• REQUESTS
**a)** From the Kindergarten passage, reproduce the text between "5. Because the" and "live by living.", inclusive.
**b)** Answer these questions from the Kindergarten passage:
(i) What span of ages does it give for Kindergarten instruction?
(ii) What does it say the majority of those who pass through the public schools spend their after life doing?
(iii) In the last paragraph, to what is the Kindergarten method's unfolding of the child's mind compared?
**c)** In the Kindergarten passage, the paragraph numbered 6 follows the word "teaching" with a series of phrases built as "to ... by ...". List every one of them.

• SOURCE EXCERPT
4. Because we believe that the period from three to seven years of age which is the period of Kindergarten instruction-may be so used as to compensate for the higher education of the four college years, which, coming later, must necessarily be appropriated by the masses to earning a living.

5. Because the Kindergarten method seems to avoid the evils of the present system, which often oppresses the child with arbitrary exactions and tasks, inducing a habit of unhappiness, which often lasts through life; or by crowding too much upon the attention and memory, creates a distaste for knowledge itself, so that the majority of those who pass through the public schools spend their after life in forgetting what they have learned.

6. The Kindergartens, on the other hand, is an effort to find, in a truly scientific sense, the natural order of the mind's development, -teaching to grow by use, to work by working, to see by looking, to do by doing, to think by thinking, to live by living.

In the hands of wise mothers or teachers, the Kindergarten method would gently unfold the child's mind as sunshine unfolds the flower; would lay no artificial foundations, but build on the child's own nature; would find morality and religion in this very process of developement, as fragrance is formed in the flower; and would make character a gradual growth from within, in order and harmony with the whole organizations and laws of the human being.

• DATA ROWS
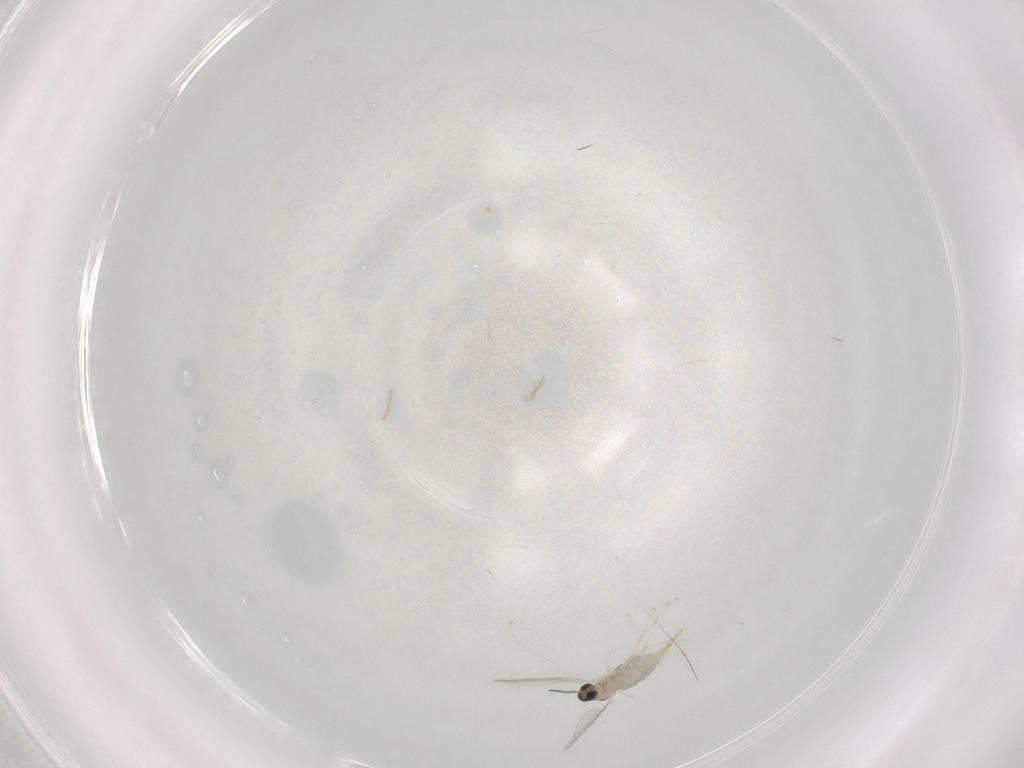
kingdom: Animalia
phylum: Arthropoda
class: Insecta
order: Diptera
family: Cecidomyiidae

• ANSWERS FOR THIS EXERCISE
**a)**
5. Because the Kindergarten method seems to avoid the evils of the present system, which often oppresses the child with arbitrary exactions and tasks, inducing a habit of unhappiness, which often lasts through life; or by crowding too much upon the attention and memory, creates a distaste for knowledge itself, so that the majority of those who pass through the public schools spend their after life in forgetting what they have learned.

6. The Kindergartens, on the other hand, is an effort to find, in a truly scientific sense, the natural order of the mind's development, -teaching to grow by use, to work by working, to see by looking, to do by doing, to think by thinking, to live by living.

**b)**
(i) From three to seven years of age.
(ii) Forgetting what they have learned.
(iii) To sunshine unfolding the flower.

**c)**
- to grow by use
- to work by working
- to see by looking
- to do by doing
- to think by thinking
- to live by living